Like everywhere, the State of Arizona has been hit hard by economic setbacks, and the state has announced the closure of thirteen of its 22 State Parks in the next few months. The parks on the closure list are Homolovi Ruins State Park in Winslow, Lyman Lake State Park in St. Johns, Riordan Mansion State Historic Park in Flagstaff, Fort Verde State Historic Park in Camp Verde, Roper Lake State Park in Safford, Tombstone Courthouse State Historic Park, Yuma Territorial Prison State Historic Park, Tubac Presidio State Historic Park, Tonto Natural Bridge State Park near Payson, Alamo Lake State Park in Wenden, Lost Dutchman State Park in Apache Junction, Picacho Peak State Park near Tucson, and Red Rock State Park in Sedona. Four State Parks, Jerome State Historic Park, McFarland State Historic Park in Florence, Oracle State Park, and San Rafael State Natural Area were closed previously due to budget cuts.
We have visited many of these parks over the years, and I’m really sorry that this action was taken. It is a real loss to the people of Arizona and visitors to the state. However, do I wonder if the attitude of the folks at the State Parks might not have been a least a tiny part of the problem.
I can’t help but remember that three or four years ago, we stopped at Tubac Presidio State Historic Park and wanted to do a story on the park for the Gypsy Journal. Usually when we tell whoever is on duty at a place like this what we’re up to, we get a warm welcome and often a lot of extra help, such as pointing out behind the scenes details that most people overlook. After all, we’re giving them free publicity that will reach thousands of potential visitors.
But not at Tubac Presidio, a Spanish mission dating back to the 1600s! When the very officious Ranger on duty learned that we planned to do a feature story in the park, he demanded we surrender our cameras, and took away the park brochure I had picked up, because State Park “policy” forbade anyone from using photos of or information from the park for commercial purposes.
When I could not get anywhere with the Ranger on duty, I asked to speak to a supervisor, but he told me that would not be possible. In a follow up call to the State Parks headquarters in Phoenix, I was told that this was indeed the policy, but that if I were to submit a request in writing, weeks ahead of our visit, it would be reviewed and they would get back with me. I had a better idea – we drove a few miles further south and stopped at Tumacácori National Historical Park, another historic Spanish mission from the same period, where the folks on duty welcomed us with open arms and went out of their way to give us enough information for two or three feature stories!
Two years ago we were staying at the Thousand Trails preserve in Camp Verde, Arizona and made a day trip to Jerome. Sometime in the afternoon, as we were headed back to the campground, Miss Terry suddenly needed to make a pit stop. We were right in front of Jerome State Historic Park, so I pulled in and Terry went into the Visitor center to use the bathroom. The Ranger on duty stopped her and told her that the bathrooms were for park visitor use only, and demanded that she pay the $5 entrance fee or she could not use the bathroom, which was right there in the Visitor Center. She told him that it was rather an emergency, but he did not care one bit. Pay the money or go find a bush someplace!

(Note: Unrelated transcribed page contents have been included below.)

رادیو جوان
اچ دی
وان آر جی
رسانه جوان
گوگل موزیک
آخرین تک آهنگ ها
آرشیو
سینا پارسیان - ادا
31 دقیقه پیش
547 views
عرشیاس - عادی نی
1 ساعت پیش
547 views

So while I hate to see the parks closed, I keep thinking that what goes around comes around.
On another note, Bad Nick had to act like a grownup and play disciplinarian yesterday. You can read about it in the Bad Nick Blog post titled Bad Nick Plays Censor. Leave a comment and let me know what you think.
Thought For The Day – Give a person a fish and you feed them for a day; teach a person to use the Internet, and they will forward dumb e-mails to you forever.